Ecco il nuovo commento alla sentenza della Corte di Cassazione n. 46376/19

La registrazione dell’utenza cellulare in siti internet di un soggetto in assenza di consenso dell’interessato, requisito previsto in via generale dall’art. 6 del GDPR, costituisce condotta che, se compiuta al fine di trarre per sé o per altri profitto ovvero di arrecare danno all’interessato, e arreca nocumento all’interessato, integra il reato di illecito trattamento di dati personali.

Questa è la conclusione alla quale perviene la sentenza n. 46376/19 emessa dalla Corte di Cassazione, sez. III penale, depositata il 14 novembre 2019.

I fatti, dai contorni apparentemente “boccacceschi”, sono i seguenti: una donna registrava un annuncio in una “chat” erotica, inserendo il numero del cellulare in uso ad altra persona, senza il consenso di quest’ultima, invitando gli utilizzatori di tale sito a contattare la detta utenza telefonica per ottenere prestazioni sessuali.

Il Tribunale di Caltanissetta condannava l’imputata alla pena (sospesa) di mesi nove di reclusione ed al risarcimento dei danni in favore della parte civile, per il reato di trattamento illecito di dati personali, di cui all’art. 167 D.Lgs. n. 196 del 2003 (Codice in materia di protezione dei dati personali).

La Corte d’appello della medesima città confermava la sentenza di primo grado.

Il successivo ricorso proposto avanti alla Corte di Cassazione viene dichiarato inammissibile “perché basato su una doglianza di merito che costituisce la mera riproduzione di un rilievo critico già esaminato e motivatamente disatteso dai giudici del merito”.

Il Supremo Collegio, tuttavia, rileva l’intervenuta modifica del precitato art. 167, a seguito dell’entrata in vigore del D.Lgs. n. 101 del 2018, affermando la perdurante rilevanza penale della condotta contestata, anche per la nuova ipotesi incriminatrice.

Infatti, il citato decreto consente il trattamento dei dati personali relativi al traffico, ricomprendente il numero dell’utenza cellulare di un soggetto, “…unicamente a persone che… risultano autorizzate al trattamento e che operano sotto la diretta autorità del fornitore del servizio di comunicazione elettronica accessibile al pubblico o, a seconda dei casi, del fornitore della rete pubblica di comunicazioni e che si occupano della fatturazione o della gestione del traffico, di analisi per conto di clienti, dell’accertamento di frodi, o della commercializzazione dei servizi di comunicazione elettronica o della prestazione dei servizi a valore aggiunto…”.

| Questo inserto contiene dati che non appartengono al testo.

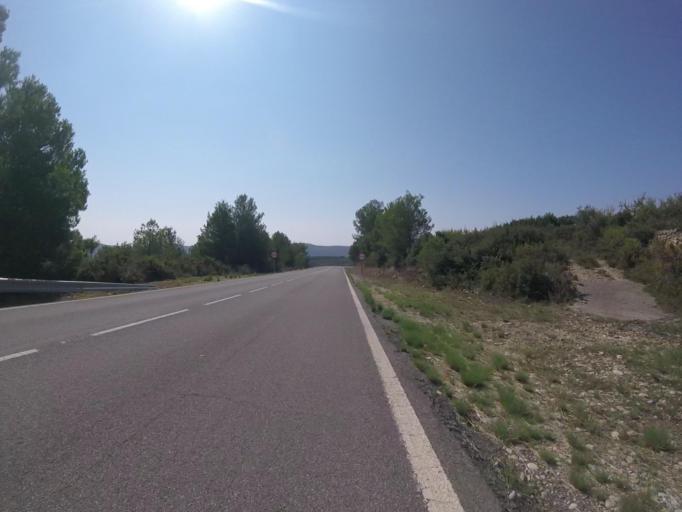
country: ES
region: Valencia
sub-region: Provincia de Castello
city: Adzaneta
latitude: 40.2405
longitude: -0.1886
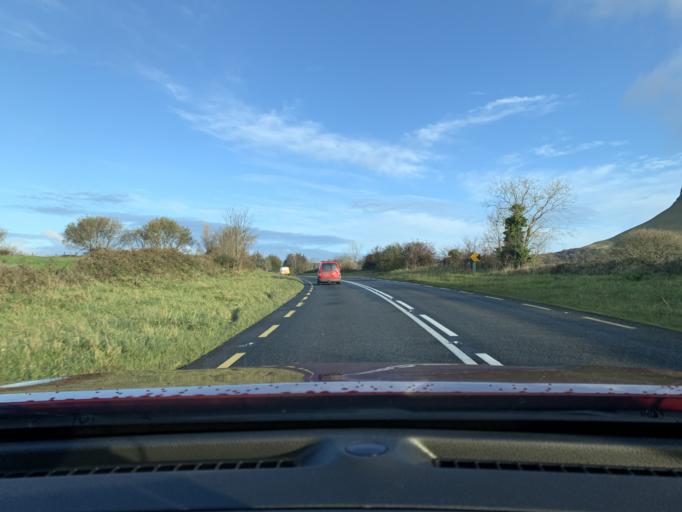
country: IE
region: Connaught
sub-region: Sligo
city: Sligo
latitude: 54.3474
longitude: -8.5040
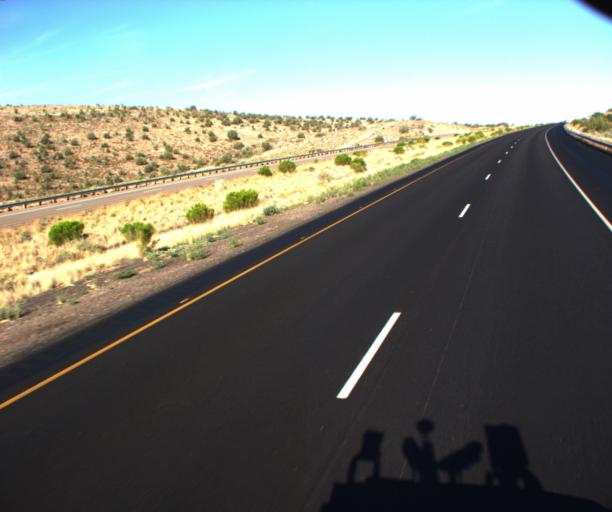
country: US
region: Arizona
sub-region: Mohave County
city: New Kingman-Butler
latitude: 35.1604
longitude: -113.6479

Ne consegue, afferma condivisibilmente la Cassazione, che “la condotta di chiunque, soggetto non autorizzato ai sensi dell’art. 125 D.Lgs. n. 196 del 2003, al fine di trarre per sé o per altri profitto ovvero di arrecare danno all’interessato, arreca nocumento all’interessato, mediante il trattamento dei dati del traffico, tra i quali rientra il numero dell’utenza cellulare, integra la fattispecie di cui al D.Lgs. n. 196 del 2003, art. 167, comma 1, come modificato”.

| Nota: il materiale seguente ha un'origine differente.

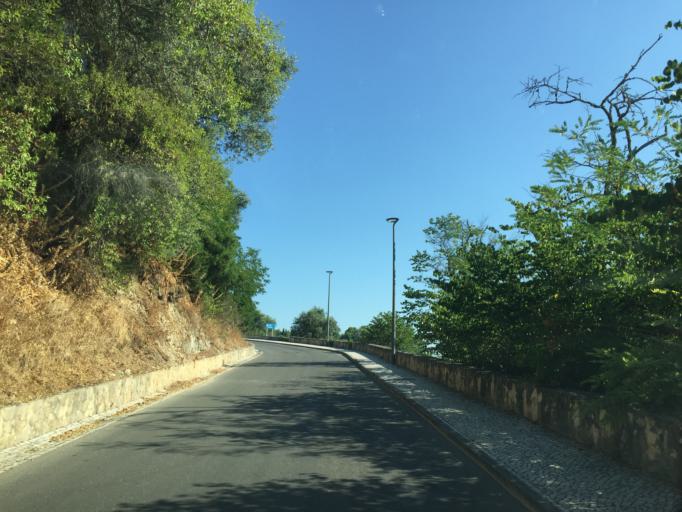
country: PT
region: Santarem
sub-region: Tomar
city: Tomar
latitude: 39.6042
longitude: -8.4160
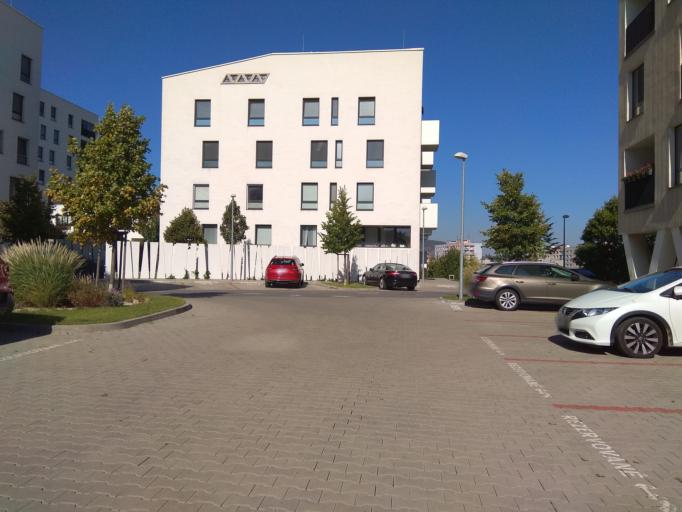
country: SK
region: Kosicky
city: Kosice
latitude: 48.7235
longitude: 21.2412
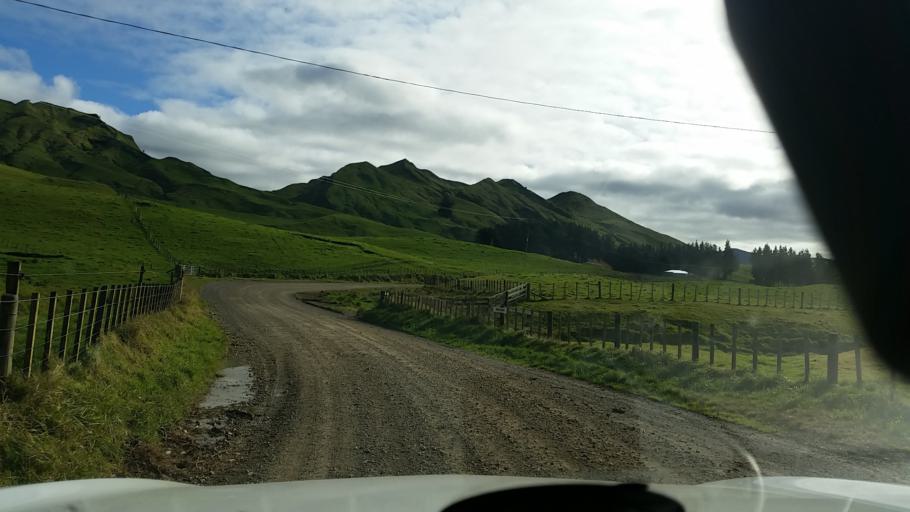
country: NZ
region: Hawke's Bay
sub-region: Napier City
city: Napier
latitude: -39.1270
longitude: 176.8954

La Corte constata poi che il trattamento sanzionatorio indicato nel novellato art. 167 cit. è più favorevole rispetto al previgente (prevedendo la reclusione da sei mesi ad anno e sei mesi, a fronte della reclusione da sei a ventiquattro mesi), con conseguente applicazione della nuova pena.

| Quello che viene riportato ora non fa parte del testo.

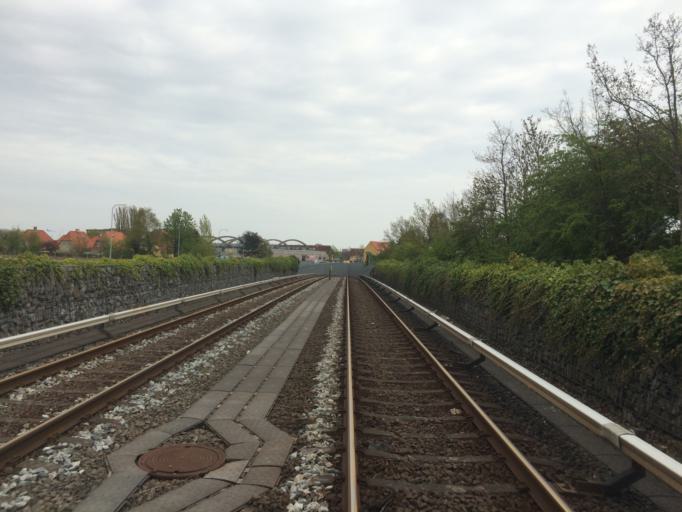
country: DK
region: Capital Region
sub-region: Tarnby Kommune
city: Tarnby
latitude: 55.6413
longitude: 12.6419
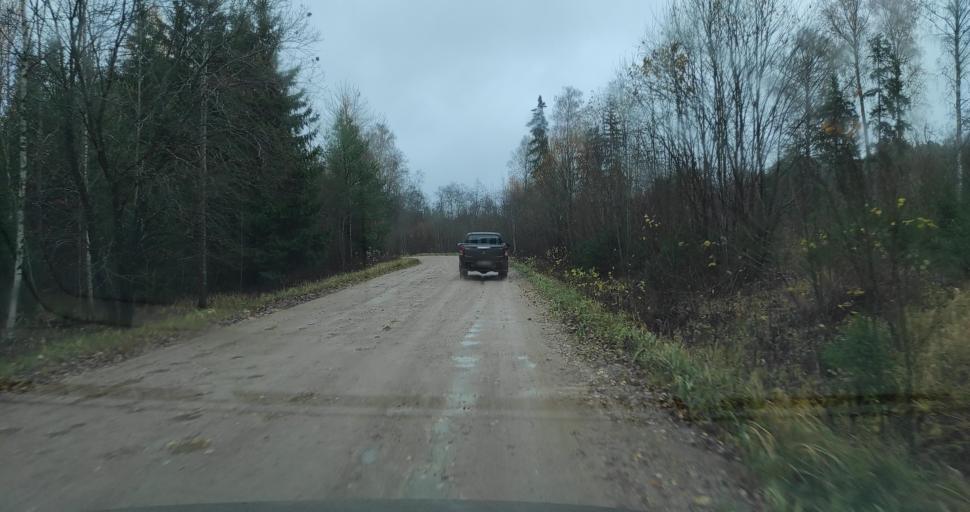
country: LV
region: Skrunda
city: Skrunda
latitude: 56.6857
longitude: 22.0751
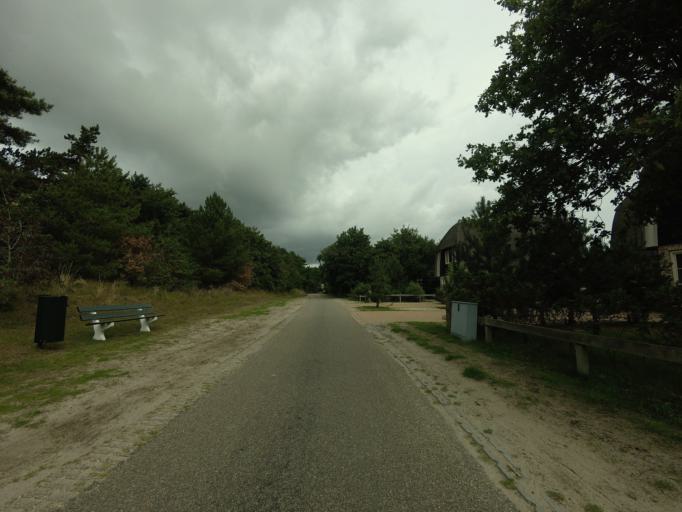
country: NL
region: Friesland
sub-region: Gemeente Ameland
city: Hollum
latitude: 53.4464
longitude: 5.6267
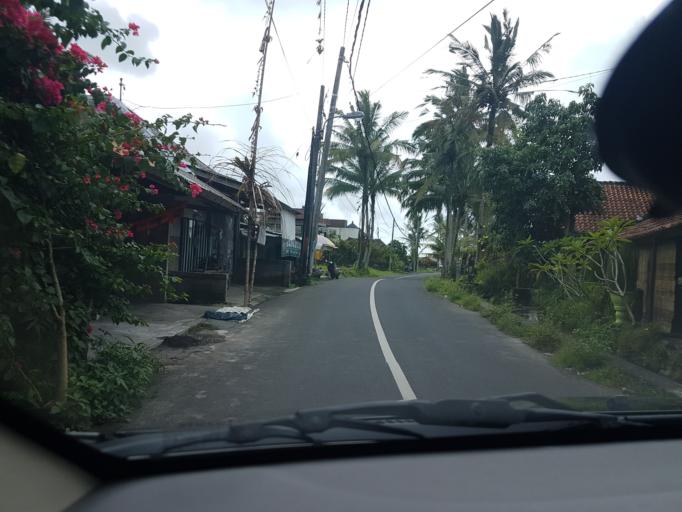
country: ID
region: Bali
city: Banjar Triwangsakeliki
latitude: -8.4598
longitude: 115.2745
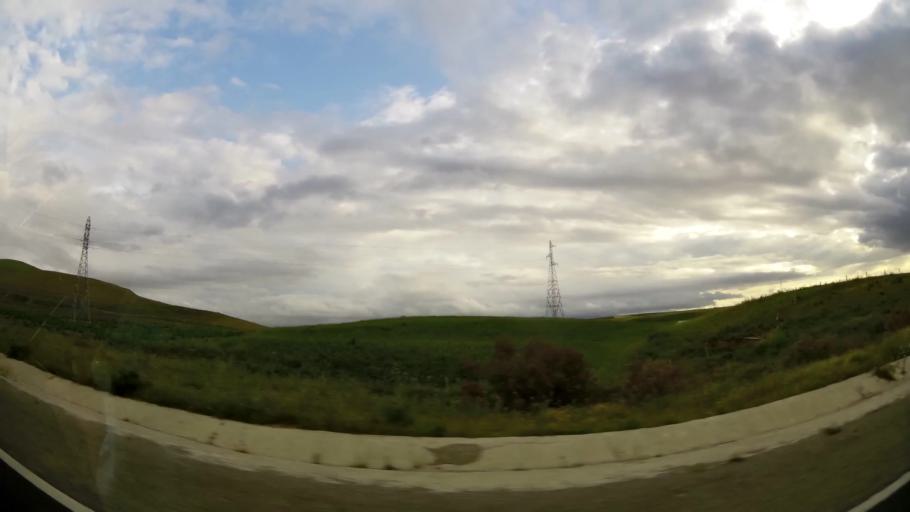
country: MA
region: Taza-Al Hoceima-Taounate
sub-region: Taza
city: Taza
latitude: 34.2582
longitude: -3.9357
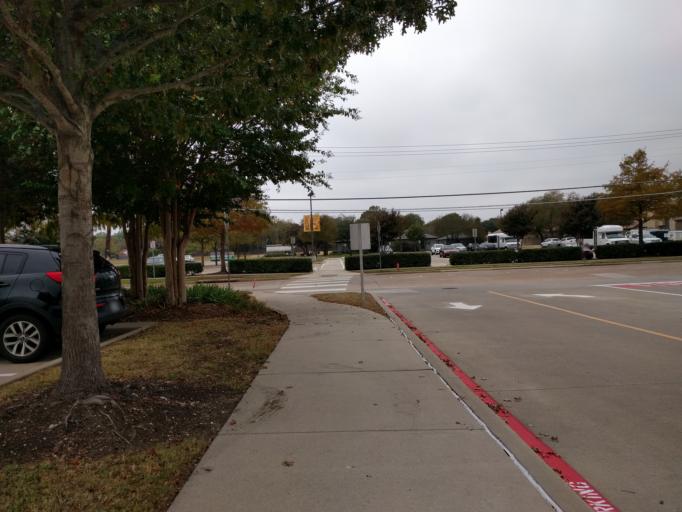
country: US
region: Texas
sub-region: Dallas County
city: Richardson
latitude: 32.9565
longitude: -96.7349
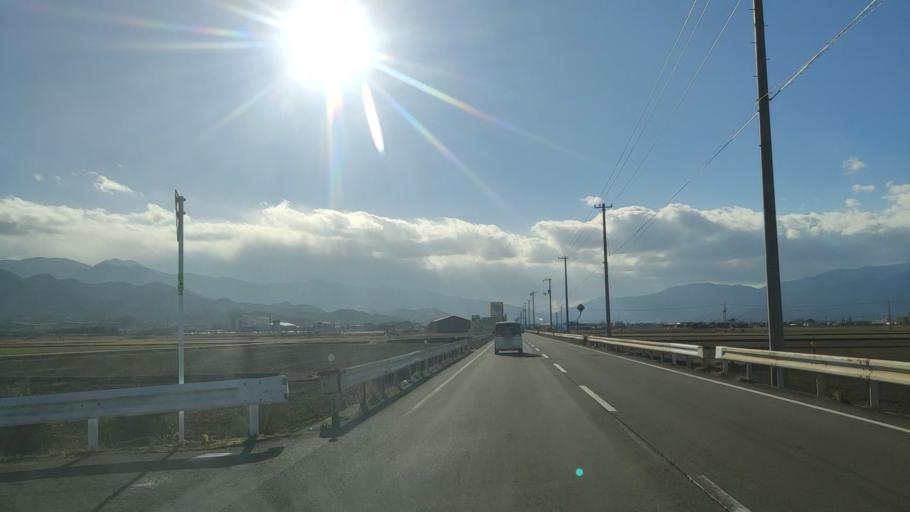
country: JP
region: Ehime
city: Saijo
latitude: 33.9165
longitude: 133.1207
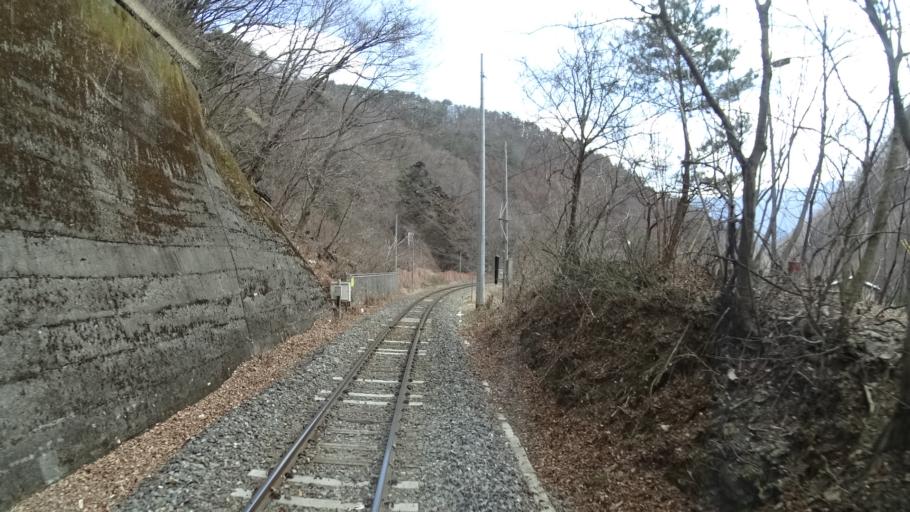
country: JP
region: Iwate
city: Kamaishi
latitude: 39.2753
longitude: 141.7235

L’art. 2 c.p., comma 4 prescrive, infatti, che: “Se la legge del tempo in cui fu commesso il reato e le posteriori sono diverse, si applica quella le cui disposizioni sono più favorevoli al reo, salvo che sia stata pronunciata sentenza irrevocabile”.

Un’ultima annotazione: è tanto diffusa, quanto errata, l’opinione di ritenere internet una sorta di “zona franca”, ove sia possibile scrivere di tutto, senza essere poi individuati e puniti.

Nulla di più sbagliato, essendo peraltro in costante aumento l’accertamento di reati connessi all’uso improprio dei mezzi informatici.